Amy is originally from Toronto, Ontario, Canada. This is her 2nd time living in Japan. The first time was in Matsuyama, Shikoku where she lived for 2 years.


Amy’s family is Japanese-Canadian and her husband is Japanese. Today she lives with her family in Sapporo, Hokkaido where she has been living since June 2019.


Here are some extracts of Amy’s birthstory:

I came to Japan planning to have a baby here. I have been interested in birth culture for many years, and had been gathering information about giving birth in Japan for some time. Anecdotal information from Japanese mothers, some of whom gave birth in Toronto and some who gave birth in Japan and information online. Hopefully this podcast is helpful to women who are similarly looking to gather information by hearing others’ birth stories.


About Epidurals

I was well aware that epidurals are not standard practice for giving birth in Japan. I knew this before moving to Japan again, so in a way I had decided for myself long ago to try to have a natural, unmedicated birth experience. However, I was still slightly interested in exploring the option of epidural early on in my pregnancy.

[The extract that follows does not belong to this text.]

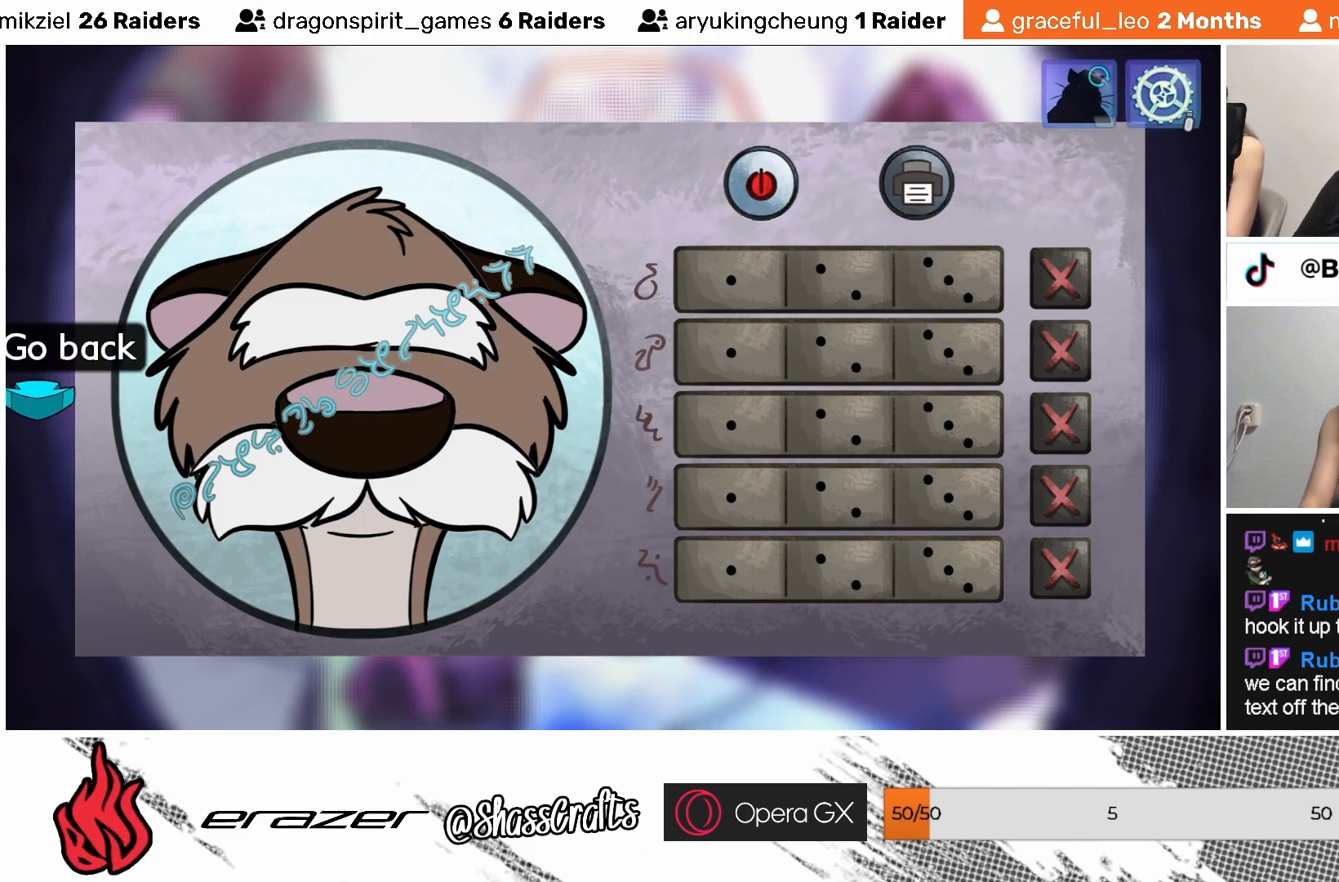
{"buttons": ["DPAD_DOWN"], "left_stick": "center", "events": [[67, "DPAD_LEFT", "up"], [317, "DPAD_DOWN", "down"], [383, "DPAD_DOWN", "up"], [483, "DPAD_DOWN", "down"]]}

In Canada, most of the women in my life who have given birth used an epidural and encouraged me to get one. It’s almost a given, to get an epidural done for childbirth, and they are definitely more readily available there.


In Japan, you must select the hospital in which you’ll give birth quite early on, and your choice may be dependant on if you want to have an epidural or not. I was told that there was a hospital in my neighbourhood in which epidurals are more readily available, but that the hospitality was better at Sapporo Maternity Women’s Hospital.*


The word “hospitality” may seem like a funny word to use for a hospital stay for childbirth, but in Japan, since the typical hospital stay is 5 days, with food that is usually quite delicious, it really is like staying somewhere.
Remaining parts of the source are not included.